Page-level text extractions
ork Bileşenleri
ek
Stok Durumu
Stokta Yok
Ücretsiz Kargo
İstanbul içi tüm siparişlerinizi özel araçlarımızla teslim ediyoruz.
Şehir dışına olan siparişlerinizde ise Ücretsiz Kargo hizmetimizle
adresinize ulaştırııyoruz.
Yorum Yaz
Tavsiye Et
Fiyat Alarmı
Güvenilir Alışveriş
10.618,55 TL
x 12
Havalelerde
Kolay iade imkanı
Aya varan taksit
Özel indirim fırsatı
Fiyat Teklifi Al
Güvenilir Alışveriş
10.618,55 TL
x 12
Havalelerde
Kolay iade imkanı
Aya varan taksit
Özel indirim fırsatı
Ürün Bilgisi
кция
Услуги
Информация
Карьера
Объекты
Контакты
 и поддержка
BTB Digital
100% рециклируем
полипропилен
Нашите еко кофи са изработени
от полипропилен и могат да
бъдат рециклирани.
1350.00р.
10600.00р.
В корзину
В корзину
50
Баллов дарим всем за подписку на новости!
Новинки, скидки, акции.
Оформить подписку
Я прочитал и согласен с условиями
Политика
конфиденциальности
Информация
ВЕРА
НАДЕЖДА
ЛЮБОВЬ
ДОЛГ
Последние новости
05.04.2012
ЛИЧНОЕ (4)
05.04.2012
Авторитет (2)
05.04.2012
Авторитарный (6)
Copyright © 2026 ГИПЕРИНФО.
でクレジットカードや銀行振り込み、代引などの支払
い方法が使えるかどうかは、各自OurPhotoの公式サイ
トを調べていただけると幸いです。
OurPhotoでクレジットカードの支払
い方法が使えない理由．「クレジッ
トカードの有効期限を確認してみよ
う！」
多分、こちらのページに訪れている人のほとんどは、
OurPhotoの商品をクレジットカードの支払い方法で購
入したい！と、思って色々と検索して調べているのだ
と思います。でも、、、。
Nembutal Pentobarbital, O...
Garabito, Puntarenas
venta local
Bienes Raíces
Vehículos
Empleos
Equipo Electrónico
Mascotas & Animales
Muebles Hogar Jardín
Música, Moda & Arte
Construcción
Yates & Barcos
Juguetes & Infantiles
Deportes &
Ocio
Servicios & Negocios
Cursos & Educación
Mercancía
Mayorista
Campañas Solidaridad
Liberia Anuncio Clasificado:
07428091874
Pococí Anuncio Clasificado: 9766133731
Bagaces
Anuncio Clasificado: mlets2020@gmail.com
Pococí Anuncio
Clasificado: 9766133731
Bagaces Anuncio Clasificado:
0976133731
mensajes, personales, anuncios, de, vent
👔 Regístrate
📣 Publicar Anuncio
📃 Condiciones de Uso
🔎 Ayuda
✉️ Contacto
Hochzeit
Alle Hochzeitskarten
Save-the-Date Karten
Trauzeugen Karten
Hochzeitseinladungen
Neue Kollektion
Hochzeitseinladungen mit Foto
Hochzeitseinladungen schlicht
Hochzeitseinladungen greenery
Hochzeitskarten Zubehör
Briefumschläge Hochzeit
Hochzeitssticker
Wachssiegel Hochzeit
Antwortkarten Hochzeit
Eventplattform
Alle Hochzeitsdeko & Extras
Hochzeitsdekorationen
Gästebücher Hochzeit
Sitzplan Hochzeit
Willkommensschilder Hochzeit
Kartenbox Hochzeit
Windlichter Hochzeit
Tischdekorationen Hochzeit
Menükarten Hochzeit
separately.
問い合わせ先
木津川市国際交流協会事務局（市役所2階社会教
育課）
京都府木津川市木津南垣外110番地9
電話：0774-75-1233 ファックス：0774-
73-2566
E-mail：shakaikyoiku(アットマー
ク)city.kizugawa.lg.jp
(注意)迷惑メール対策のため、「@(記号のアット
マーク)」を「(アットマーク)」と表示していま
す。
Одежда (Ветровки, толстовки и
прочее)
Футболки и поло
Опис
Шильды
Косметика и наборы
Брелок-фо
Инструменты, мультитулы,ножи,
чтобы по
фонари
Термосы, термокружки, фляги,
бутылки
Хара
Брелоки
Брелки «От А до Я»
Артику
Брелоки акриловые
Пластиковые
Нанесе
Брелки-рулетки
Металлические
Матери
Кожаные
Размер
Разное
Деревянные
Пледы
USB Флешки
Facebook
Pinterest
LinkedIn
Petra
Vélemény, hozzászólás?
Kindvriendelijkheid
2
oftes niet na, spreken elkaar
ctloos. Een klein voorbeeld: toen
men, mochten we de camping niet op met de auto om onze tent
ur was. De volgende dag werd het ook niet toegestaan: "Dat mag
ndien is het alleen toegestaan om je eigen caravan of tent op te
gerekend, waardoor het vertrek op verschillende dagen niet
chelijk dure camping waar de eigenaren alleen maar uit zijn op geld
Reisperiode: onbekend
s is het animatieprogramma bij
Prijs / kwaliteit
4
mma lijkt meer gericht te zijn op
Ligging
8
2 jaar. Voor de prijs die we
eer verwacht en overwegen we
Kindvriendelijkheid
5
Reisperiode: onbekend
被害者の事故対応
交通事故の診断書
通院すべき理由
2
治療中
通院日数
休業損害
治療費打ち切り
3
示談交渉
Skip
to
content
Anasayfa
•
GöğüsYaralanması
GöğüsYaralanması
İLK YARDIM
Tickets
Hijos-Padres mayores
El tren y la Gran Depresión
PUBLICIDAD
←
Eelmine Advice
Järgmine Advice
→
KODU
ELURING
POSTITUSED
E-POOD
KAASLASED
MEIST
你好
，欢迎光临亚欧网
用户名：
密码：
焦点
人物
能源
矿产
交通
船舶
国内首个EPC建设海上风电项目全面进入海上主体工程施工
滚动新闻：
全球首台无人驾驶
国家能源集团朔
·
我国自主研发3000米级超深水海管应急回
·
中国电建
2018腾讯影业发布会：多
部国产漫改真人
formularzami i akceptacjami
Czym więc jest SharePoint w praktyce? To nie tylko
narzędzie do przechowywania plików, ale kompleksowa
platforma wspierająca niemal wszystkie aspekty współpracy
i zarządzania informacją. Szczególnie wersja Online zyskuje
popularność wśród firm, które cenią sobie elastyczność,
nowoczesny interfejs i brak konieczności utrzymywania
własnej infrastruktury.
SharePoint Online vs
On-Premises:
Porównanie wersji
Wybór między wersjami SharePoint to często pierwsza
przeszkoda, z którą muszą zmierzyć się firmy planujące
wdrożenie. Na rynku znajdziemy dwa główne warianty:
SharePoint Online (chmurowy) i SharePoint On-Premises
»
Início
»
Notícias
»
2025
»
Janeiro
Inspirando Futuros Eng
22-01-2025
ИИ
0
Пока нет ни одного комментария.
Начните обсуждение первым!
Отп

▶ **Task goal**
Among the lines above, which ones include the word "Bagaces"? Copy them.

▶ **Expected output**
Bagaces
Bagaces Anuncio Clasificado:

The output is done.